READING TEXT:
- - - - -
I. Introduction: Why Use Alerts and Runbooks?
When managing infrastructure in the cloud, proactive monitoring is essential. Azure Monitor allows you to detect issues using telemetry data, while Azure Automation Runbooks help you respond automatically when problems occur.
An Alert Rule defines the conditions under which Azure should raise an alert. When triggered, it can notify stakeholders, create tickets, or even execute automated scripts.

Key Components of an Alert Rule:
Component | Description |
---|---|
Target Resource | The specific Azure service being monitored (VMs, Web Apps, Storage Accounts, etc.) |
Signal Type | Metrics, Activity Logs, Application Insights logs, or custom logs emitted by the resource |
Criteria | Logical condition applied to the signal (e.g., CPU > 80%, VM stopped) |
Severity | Criticality of the alert (0 to 4, with 0 being most urgent) |
Action | What happens when the alert fires (e.g., email, webhook, automation runbook) |
II. Create an Alert Rule to Monitor VM Events
Let’s walk through a scenario where we want to monitor when a Virtual Machine is stopped (deallocated) and receive notifications.
1. Create a Virtual Machine
2. Navigate to the “Alerts” section and click “New alert rule”
- - - - -
RECORDS SUPPLIED:
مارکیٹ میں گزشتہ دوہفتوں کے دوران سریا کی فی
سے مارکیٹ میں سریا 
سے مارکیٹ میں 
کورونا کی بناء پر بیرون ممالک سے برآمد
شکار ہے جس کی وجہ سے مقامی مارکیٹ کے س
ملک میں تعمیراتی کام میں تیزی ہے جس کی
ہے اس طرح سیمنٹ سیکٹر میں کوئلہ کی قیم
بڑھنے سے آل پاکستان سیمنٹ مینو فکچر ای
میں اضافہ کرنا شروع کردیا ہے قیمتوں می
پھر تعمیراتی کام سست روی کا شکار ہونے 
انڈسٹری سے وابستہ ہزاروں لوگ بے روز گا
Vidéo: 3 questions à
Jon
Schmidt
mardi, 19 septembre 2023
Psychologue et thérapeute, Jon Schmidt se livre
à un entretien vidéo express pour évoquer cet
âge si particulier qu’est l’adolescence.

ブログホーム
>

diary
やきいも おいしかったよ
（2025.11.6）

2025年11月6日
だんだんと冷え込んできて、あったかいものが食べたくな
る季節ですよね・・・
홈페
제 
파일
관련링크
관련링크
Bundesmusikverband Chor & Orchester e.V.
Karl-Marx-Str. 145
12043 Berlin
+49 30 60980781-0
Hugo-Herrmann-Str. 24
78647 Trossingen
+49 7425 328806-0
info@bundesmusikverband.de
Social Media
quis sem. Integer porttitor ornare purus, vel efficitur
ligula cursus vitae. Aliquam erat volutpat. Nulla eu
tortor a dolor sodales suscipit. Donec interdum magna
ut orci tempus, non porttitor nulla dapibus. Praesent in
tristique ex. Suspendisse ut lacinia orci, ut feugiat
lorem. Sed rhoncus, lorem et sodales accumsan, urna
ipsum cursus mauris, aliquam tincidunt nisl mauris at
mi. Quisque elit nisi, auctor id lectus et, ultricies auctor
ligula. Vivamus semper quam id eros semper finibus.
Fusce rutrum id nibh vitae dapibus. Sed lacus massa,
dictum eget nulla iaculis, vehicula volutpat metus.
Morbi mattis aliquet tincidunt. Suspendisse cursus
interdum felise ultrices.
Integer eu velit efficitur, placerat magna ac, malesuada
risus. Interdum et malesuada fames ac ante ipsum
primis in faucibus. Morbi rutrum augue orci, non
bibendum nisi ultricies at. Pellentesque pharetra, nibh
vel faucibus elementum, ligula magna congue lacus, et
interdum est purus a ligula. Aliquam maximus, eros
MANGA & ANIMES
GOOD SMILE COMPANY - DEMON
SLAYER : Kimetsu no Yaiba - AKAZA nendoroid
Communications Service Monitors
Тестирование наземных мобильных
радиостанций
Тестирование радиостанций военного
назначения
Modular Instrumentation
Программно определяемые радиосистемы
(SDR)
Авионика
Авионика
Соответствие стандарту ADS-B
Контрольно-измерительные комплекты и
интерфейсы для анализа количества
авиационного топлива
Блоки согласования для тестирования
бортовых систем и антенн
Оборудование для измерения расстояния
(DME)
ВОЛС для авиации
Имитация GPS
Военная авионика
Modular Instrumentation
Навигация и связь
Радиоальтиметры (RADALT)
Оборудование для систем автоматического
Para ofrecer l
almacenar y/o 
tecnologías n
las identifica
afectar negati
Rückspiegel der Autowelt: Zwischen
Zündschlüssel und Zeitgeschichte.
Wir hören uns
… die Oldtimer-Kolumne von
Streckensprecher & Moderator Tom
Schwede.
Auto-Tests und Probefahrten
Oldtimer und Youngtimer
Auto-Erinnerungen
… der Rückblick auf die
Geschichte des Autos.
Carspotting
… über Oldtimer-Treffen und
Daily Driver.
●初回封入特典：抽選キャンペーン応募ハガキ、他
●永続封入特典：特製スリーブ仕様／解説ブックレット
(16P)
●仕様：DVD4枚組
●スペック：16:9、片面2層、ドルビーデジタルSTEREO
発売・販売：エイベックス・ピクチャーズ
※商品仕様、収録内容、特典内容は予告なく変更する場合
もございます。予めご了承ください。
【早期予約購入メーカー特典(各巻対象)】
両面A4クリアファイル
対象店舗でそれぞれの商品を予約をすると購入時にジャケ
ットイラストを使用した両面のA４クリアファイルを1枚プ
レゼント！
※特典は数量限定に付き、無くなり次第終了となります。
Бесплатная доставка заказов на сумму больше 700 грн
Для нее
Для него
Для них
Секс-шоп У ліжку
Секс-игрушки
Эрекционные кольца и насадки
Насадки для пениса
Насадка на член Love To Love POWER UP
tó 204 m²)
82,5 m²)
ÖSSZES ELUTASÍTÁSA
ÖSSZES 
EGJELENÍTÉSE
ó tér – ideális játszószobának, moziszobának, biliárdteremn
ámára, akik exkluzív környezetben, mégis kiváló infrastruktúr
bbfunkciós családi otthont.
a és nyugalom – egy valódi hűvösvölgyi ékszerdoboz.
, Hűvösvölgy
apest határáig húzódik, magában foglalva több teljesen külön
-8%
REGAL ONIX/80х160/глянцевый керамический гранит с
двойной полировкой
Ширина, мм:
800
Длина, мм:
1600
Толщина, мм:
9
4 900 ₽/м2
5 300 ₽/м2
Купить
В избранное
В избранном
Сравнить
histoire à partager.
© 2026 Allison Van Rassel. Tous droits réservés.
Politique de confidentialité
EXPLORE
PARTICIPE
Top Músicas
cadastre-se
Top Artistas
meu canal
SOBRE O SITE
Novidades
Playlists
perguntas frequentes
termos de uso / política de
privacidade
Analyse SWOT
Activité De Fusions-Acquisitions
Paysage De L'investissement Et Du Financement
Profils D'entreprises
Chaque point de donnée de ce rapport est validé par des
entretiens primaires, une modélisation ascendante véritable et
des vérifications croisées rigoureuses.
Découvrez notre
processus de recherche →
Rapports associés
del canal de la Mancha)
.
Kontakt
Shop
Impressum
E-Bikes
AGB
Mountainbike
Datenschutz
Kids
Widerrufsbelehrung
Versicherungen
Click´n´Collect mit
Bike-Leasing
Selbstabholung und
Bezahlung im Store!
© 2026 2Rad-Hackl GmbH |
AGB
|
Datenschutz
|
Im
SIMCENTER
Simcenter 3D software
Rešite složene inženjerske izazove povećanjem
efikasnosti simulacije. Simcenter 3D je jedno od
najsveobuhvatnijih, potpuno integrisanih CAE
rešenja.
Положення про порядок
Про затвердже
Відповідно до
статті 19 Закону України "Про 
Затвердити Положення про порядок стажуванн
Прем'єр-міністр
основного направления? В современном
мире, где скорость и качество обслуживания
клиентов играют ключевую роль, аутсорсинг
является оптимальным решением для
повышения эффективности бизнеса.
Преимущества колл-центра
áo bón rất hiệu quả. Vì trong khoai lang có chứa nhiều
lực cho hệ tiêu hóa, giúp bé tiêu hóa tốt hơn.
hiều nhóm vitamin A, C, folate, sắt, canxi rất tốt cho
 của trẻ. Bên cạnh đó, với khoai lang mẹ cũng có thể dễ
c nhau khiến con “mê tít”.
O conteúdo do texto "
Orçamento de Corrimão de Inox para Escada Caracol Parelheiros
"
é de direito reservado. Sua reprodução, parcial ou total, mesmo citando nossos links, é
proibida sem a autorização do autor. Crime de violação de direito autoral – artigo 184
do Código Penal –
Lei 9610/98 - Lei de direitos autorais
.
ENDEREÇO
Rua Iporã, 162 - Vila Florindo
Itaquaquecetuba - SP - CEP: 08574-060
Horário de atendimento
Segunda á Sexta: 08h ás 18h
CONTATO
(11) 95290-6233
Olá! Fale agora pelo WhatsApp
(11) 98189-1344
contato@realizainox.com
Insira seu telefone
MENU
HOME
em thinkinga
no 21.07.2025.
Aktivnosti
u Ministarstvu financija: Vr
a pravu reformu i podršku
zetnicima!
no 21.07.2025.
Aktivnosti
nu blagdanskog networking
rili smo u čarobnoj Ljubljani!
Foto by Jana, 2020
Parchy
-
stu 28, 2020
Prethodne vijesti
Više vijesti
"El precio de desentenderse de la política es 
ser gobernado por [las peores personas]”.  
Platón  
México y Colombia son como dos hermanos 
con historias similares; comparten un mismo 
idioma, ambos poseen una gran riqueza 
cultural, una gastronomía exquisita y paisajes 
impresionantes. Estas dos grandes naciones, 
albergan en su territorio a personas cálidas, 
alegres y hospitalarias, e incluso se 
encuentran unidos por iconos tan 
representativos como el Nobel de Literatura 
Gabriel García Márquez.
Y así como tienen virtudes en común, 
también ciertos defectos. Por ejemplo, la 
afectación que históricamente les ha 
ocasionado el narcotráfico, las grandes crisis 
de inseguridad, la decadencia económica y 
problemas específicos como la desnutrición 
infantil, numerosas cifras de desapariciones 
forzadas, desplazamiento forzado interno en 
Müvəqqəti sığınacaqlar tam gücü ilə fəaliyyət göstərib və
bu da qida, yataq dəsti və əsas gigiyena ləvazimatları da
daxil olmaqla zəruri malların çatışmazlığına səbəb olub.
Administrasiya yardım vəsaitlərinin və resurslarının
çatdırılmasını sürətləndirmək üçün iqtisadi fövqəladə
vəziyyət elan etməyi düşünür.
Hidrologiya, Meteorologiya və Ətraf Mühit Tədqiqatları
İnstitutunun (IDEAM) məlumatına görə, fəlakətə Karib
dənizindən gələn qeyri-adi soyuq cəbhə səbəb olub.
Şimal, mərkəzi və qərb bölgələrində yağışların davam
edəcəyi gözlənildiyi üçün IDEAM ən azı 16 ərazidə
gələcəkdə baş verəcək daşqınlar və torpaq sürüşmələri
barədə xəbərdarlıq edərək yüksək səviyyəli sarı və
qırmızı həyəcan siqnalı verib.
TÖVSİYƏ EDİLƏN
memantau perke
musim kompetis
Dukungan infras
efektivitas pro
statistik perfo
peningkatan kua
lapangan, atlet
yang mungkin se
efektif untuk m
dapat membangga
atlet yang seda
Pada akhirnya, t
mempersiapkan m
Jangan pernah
- - - - -
TASK STATEMENT: Name every component of an alert rule that the Azure alerts text above lists in its table.

WRITTEN RESPONSE: Target Resource, Signal Type, Criteria, Severity, Action